Em 1973, o despovoamento de Chagos foi concluído.
— A opinião dos juízes não será vinculante, mas é óbvio que o poder político e financeiro da metrópole durante a descolonização era muito maior do que o da colônia. O desequilíbrio é total, quando o único país soberano então era a força colonial. De modo que este caso pode reforçar a voz do movimento anticolonial em um momento histórico como o que vivemos, propício a isso — continua Geoff Gordon. — Mesmo que o cumprimento da decisão não seja obrigatório, o peso moral, diplomático e de força do direito internacional de um veredicto deste tipo são enormes.
O drama humano das deportações foi sublinhado durante as sessões por Paul Reichler, um advogado de Maurício.

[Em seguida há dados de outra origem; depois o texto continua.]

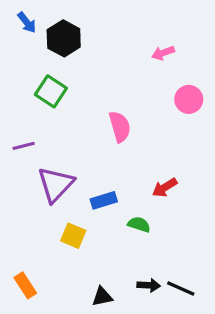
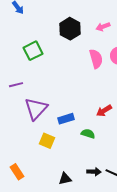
black hexagon: (64, 38) -> (70, 29), moved
green square: (51, 91) -> (33, 51), turned 30
pink semicircle: (120, 127) -> (96, 59), moved

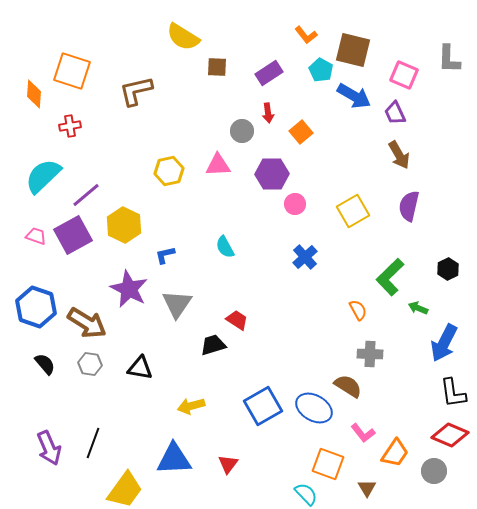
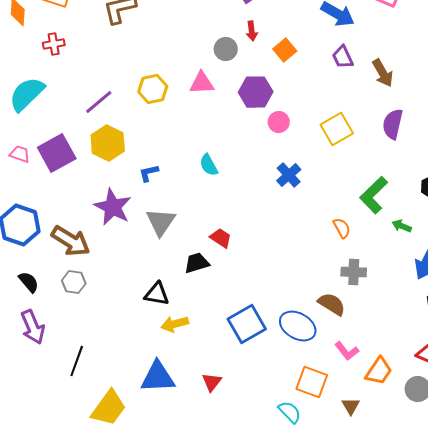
purple trapezoid: (395, 113) -> (343, 57), moved
purple line: (86, 195) -> (99, 102), moved
black triangle: (140, 368) -> (157, 294), moved
purple arrow: (49, 448) -> (33, 327), moved

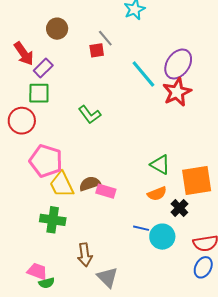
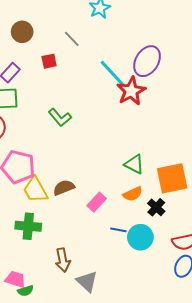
red square: (97, 50) -> (49, 61), moved
red star: (177, 92) -> (131, 91), moved
pink rectangle: (106, 191) -> (97, 202), moved, turned -60

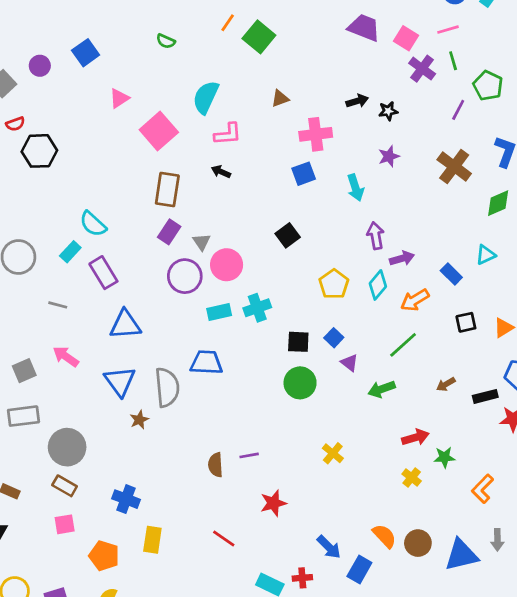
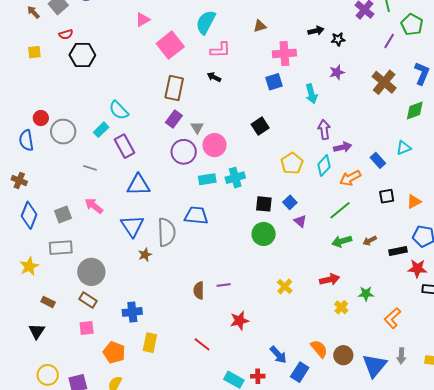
green arrow: (382, 389) -> (342, 241), moved
red arrow: (415, 437) -> (330, 279), moved
blue cross: (126, 499) -> (132, 312), turned -30
blue triangle: (461, 555) -> (375, 365), turned -40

A população expulsa das suas ilhas entre 1968 e 1973 nem sempre conseguiu recomeçar as suas vidas.
— Muitos deles [existem entre 3.000 e 4.000, entre os deportados originais e seus descendentes] são mais velhos e estão doentes — disse Reichler.
— Parecíamos animais e escravos naqueles barcos. Algumas pessoas morreram de tristeza — explicou Liseby Elysé, um dos exilados há cinco décadas.
Robert Buckland, o advogado do lado britânico, admitiu que o despejo "foi vergonhoso e incorreto", mas insistiu que as ilhas Chagos são britânicas. Além de um investimento de 40 milhões de euros para melhorar sua situação, o atual governo de Theresa May propõe permitir uma série de visitas curtas para pequenos grupos de antigos habitantes. Eles são chamados de "patrimônio cultural".